Outside of jail, he applies for a new job but leaves after causing an accident. He runs into a recently orphaned barefoot girl, Ellen, also called “The Gamin” (Paulette Goddard), who is fleeing the police after stealing a loaf of bread. Determined to go back to jail and to save the girl, he tells police that he is the thief and ought to be arrested. A witness reveals his deception and he is freed. To get arrested again, he eats an enormous amount of food at a cafeteria without paying. He meets up with Ellen in a paddy wagon, which crashes, and she convinces him to escape with her. Dreaming of a better life, he gets a job as a night watchman at a department store, sneaks Ellen into the store, and encounters three burglars: one of whom is “Big Bill,” a fellow worker from the factory at the beginning of the film, who explains that they are hungry and desperate. After sharing drinks with them, he wakes up the next morning during opening hours and is arrested one more time for failing to call the police on the burglars and for sleeping in store’s clothes on a desk, thus shocking a customer and the storekeeper.

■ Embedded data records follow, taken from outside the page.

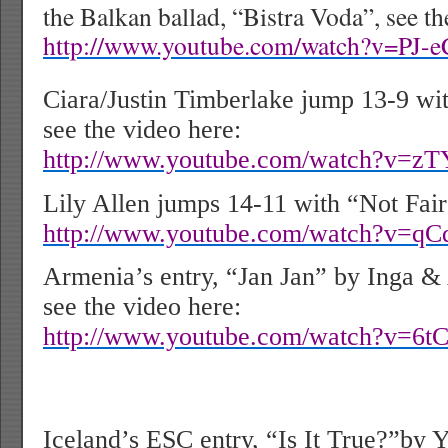
the Balkan ballad, “Bistra Voda”, see th
http://www.youtube.com/watch?v=PJ-
Ciara/Justin Timberlake jump 13-9 w
see the video here:
http://www.youtube.com/watch?v=zT
Lily Allen jumps 14-11 with “Not Fair”
http://www.youtube.com/watch?v=qC
Armenia’s entry, “Jan Jan” by Inga & 
see the video here:
http://www.youtube.com/watch?v=6t
Iceland’s ESC entry, “Is It True?”by 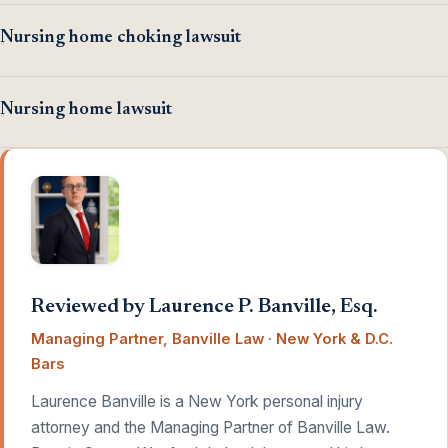
Nursing home choking lawsuit
Nursing home lawsuit
Reviewed by Laurence P. Banville, Esq.
Managing Partner, Banville Law · New York & D.C.
Bars
Laurence Banville is a New York personal injury
attorney and the Managing Partner of Banville Law.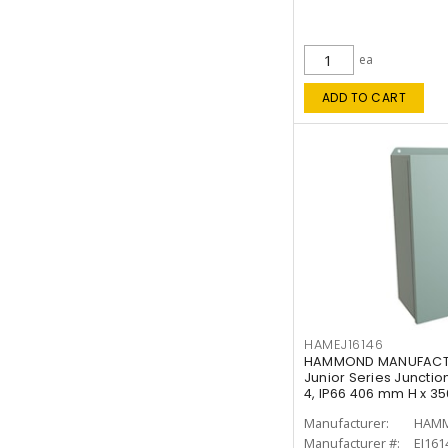
ea
ADD TO CART
HAMEJ16146
HAMMOND MANUFACTUR
Junior Series Junction
4, IP66 406 mm H x 3
Manufacturer:
HAMM
Manufacturer #:
EJ161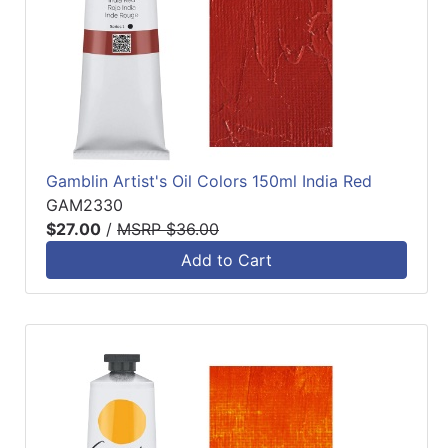
Gamblin Artist's Oil Colors 150ml India Red
GAM2330
$27.00
/
MSRP $36.00
Add to Cart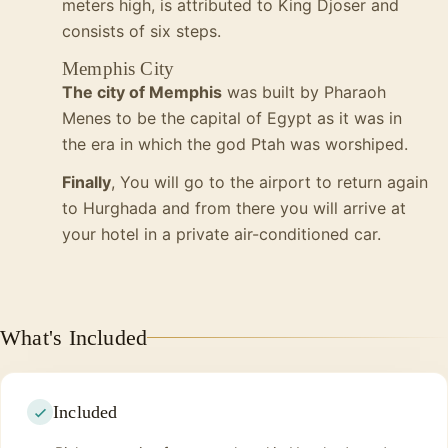
meters high, is attributed to King Djoser and
consists of six steps.
Memphis City
The city of Memphis
was built by Pharaoh
Menes to be the capital of Egypt as it was in
the era in which the god Ptah was worshiped.
Finally
, You will go to the airport to return again
to Hurghada and from there you will arrive at
your hotel in a private air-conditioned car.
What's Included
Included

Ten days later, Ellen takes him to a new home – a run-down shack that she admits is “no Buckingham Palace” but will do. The next morning, the factory worker reads about an old factory re-opening and lands a job there as a mechanic’s assistant. His boss accidentally falls into the machinery, but the worker manages to extricate him. The other workers suddenly decide to go on strike. Outside, the worker accidentally launches a brick at a policeman and he is arrested again.

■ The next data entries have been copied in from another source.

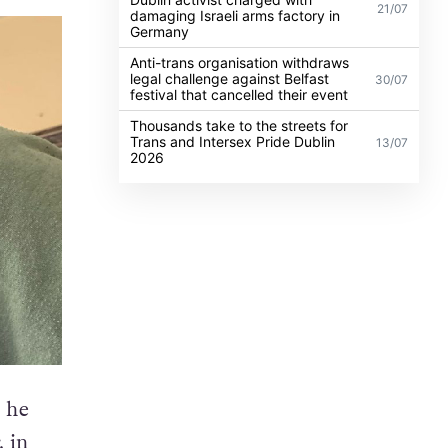
21/07
damaging Israeli arms factory in
Germany
Anti-trans organisation withdraws
legal challenge against Belfast
30/07
festival that cancelled their event
Thousands take to the streets for
Trans and Intersex Pride Dublin
13/07
2026
 he
, in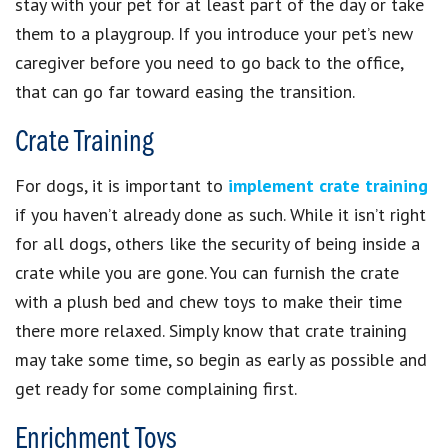
stay with your pet for at least part of the day or take
them to a playgroup. If you introduce your pet’s new
caregiver before you need to go back to the office,
that can go far toward easing the transition.
Crate Training
For dogs, it is important to
implement crate training
if you haven’t already done as such. While it isn’t right
for all dogs, others like the security of being inside a
crate while you are gone. You can furnish the crate
with a plush bed and chew toys to make their time
there more relaxed. Simply know that crate training
may take some time, so begin as early as possible and
get ready for some complaining first.
Enrichment Toys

Two weeks later, he is released and learns that Ellen is a café dancer. She gets him a job as a singer and waiter, where he goes about his duties rather clumsily. During his floor show, he loses his cuffs, which bear the lyrics to his song, but he rescues the act by improvising the lyrics using gibberish from multiple languages, plus some pantomiming. His act proves a hit. When police arrive to arrest Ellen for her earlier escape, the two flee again. Ellen despairs that there’s no point to their struggling, but the factory worker assures her that they’ll make it somehow. At a bright dawn, they walk down the road towards an uncertain but hopeful future.